*Exercise instructions*: With pictures omitted, restate the data word for word.

*Records for processing*:
───

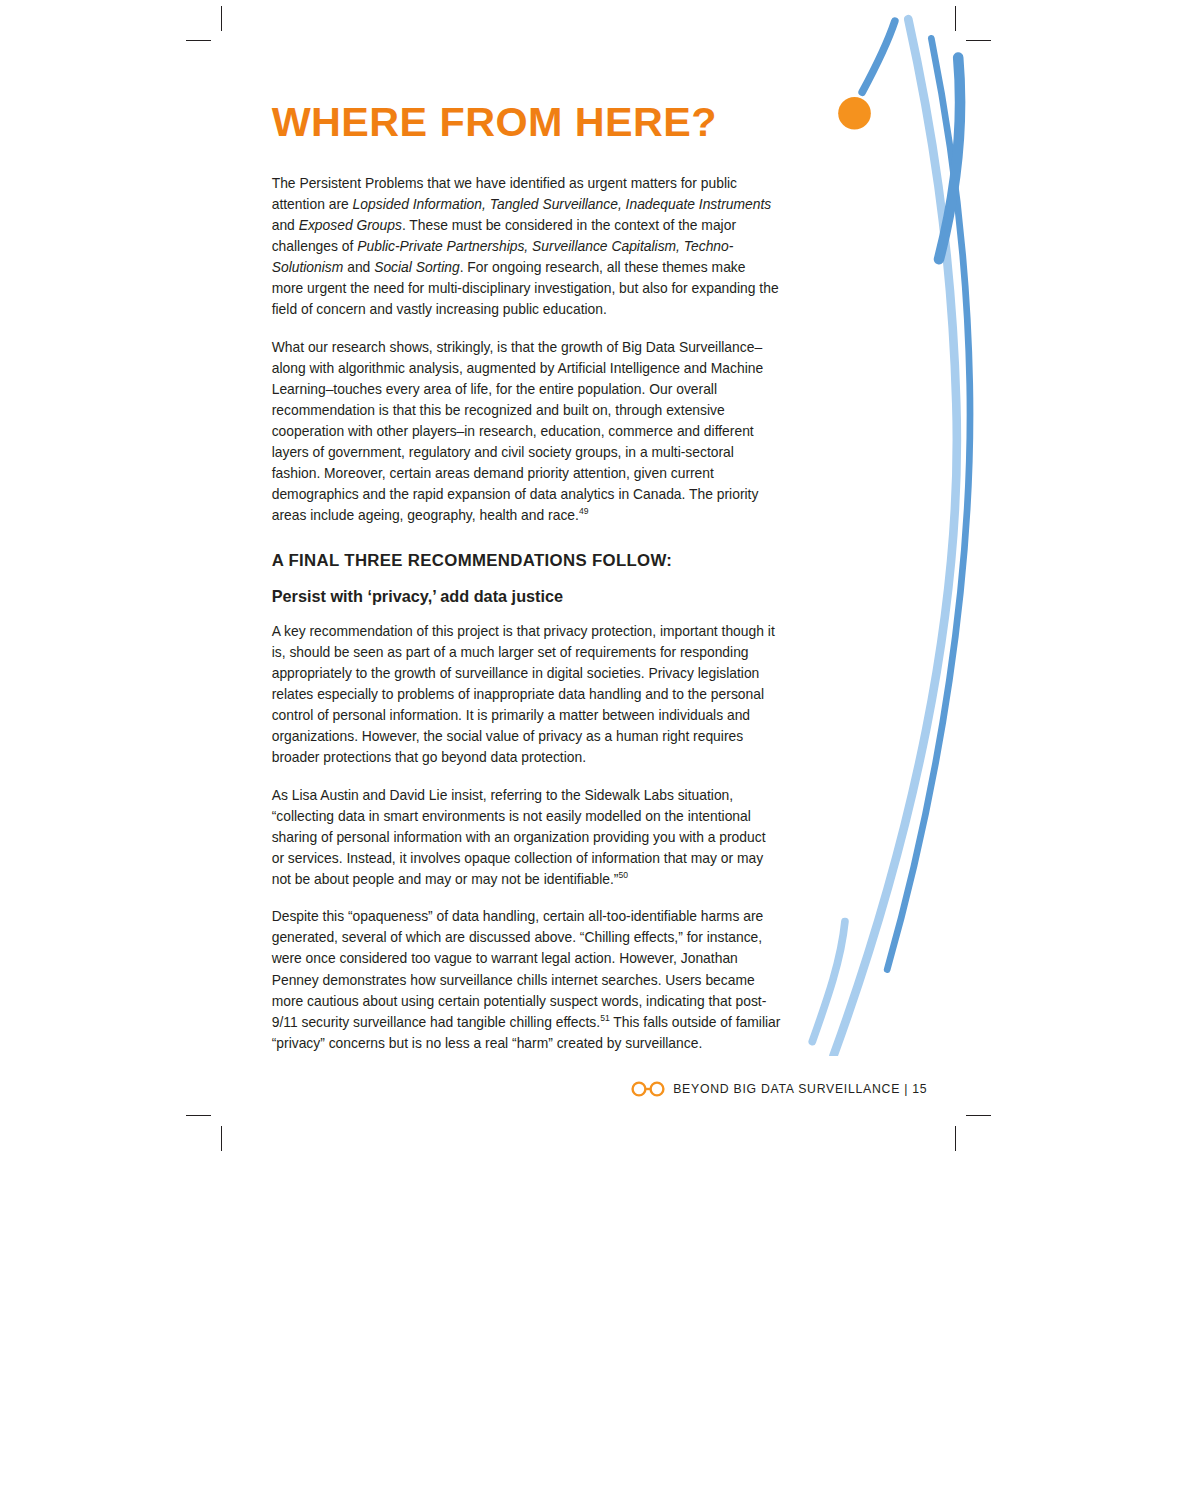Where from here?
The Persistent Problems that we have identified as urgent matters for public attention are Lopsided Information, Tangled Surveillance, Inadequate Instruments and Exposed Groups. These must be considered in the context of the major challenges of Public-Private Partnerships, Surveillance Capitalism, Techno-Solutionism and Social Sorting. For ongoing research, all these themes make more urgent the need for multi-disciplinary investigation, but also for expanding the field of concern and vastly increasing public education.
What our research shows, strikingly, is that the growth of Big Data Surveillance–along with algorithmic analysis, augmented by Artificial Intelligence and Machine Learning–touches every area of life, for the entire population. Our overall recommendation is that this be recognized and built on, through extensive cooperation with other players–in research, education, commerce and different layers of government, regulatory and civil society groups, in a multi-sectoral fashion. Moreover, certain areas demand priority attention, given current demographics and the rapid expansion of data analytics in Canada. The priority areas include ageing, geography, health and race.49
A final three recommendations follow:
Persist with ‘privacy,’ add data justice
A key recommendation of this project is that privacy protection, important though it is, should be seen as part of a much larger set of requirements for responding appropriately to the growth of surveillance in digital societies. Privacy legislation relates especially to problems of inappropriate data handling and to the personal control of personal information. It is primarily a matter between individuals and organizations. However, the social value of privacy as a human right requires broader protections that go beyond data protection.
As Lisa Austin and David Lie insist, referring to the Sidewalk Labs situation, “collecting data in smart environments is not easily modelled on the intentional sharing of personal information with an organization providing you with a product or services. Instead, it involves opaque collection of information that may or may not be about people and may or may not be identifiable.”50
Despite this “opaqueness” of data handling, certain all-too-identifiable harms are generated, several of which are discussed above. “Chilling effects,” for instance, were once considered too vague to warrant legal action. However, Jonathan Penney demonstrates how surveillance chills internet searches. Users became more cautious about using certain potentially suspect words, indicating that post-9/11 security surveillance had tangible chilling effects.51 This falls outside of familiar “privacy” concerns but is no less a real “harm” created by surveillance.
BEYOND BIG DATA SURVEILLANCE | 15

───

*Answer below*:
Where from here?
The Persistent Problems that we have identified as urgent matters for public attention are Lopsided Information, Tangled Surveillance, Inadequate Instruments and Exposed Groups. These must be considered in the context of the major challenges of Public-Private Partnerships, Surveillance Capitalism, Techno-Solutionism and Social Sorting. For ongoing research, all these themes make more urgent the need for multi-disciplinary investigation, but also for expanding the field of concern and vastly increasing public education.
What our research shows, strikingly, is that the growth of Big Data Surveillance–along with algorithmic analysis, augmented by Artificial Intelligence and Machine Learning–touches every area of life, for the entire population. Our overall recommendation is that this be recognized and built on, through extensive cooperation with other players–in research, education, commerce and different layers of government, regulatory and civil society groups, in a multi-sectoral fashion. Moreover, certain areas demand priority attention, given current demographics and the rapid expansion of data analytics in Canada. The priority areas include ageing, geography, health and race.49
A final three recommendations follow:
Persist with ‘privacy,’ add data justice
A key recommendation of this project is that privacy protection, important though it is, should be seen as part of a much larger set of requirements for responding appropriately to the growth of surveillance in digital societies. Privacy legislation relates especially to problems of inappropriate data handling and to the personal control of personal information. It is primarily a matter between individuals and organizations. However, the social value of privacy as a human right requires broader protections that go beyond data protection.
As Lisa Austin and David Lie insist, referring to the Sidewalk Labs situation, “collecting data in smart environments is not easily modelled on the intentional sharing of personal information with an organization providing you with a product or services. Instead, it involves opaque collection of information that may or may not be about people and may or may not be identifiable.”50
Despite this “opaqueness” of data handling, certain all-too-identifiable harms are generated, several of which are discussed above. “Chilling effects,” for instance, were once considered too vague to warrant legal action. However, Jonathan Penney demonstrates how surveillance chills internet searches. Users became more cautious about using certain potentially suspect words, indicating that post-9/11 security surveillance had tangible chilling effects.51 This falls outside of familiar “privacy” concerns but is no less a real “harm” created by surveillance.
BEYOND BIG DATA SURVEILLANCE | 15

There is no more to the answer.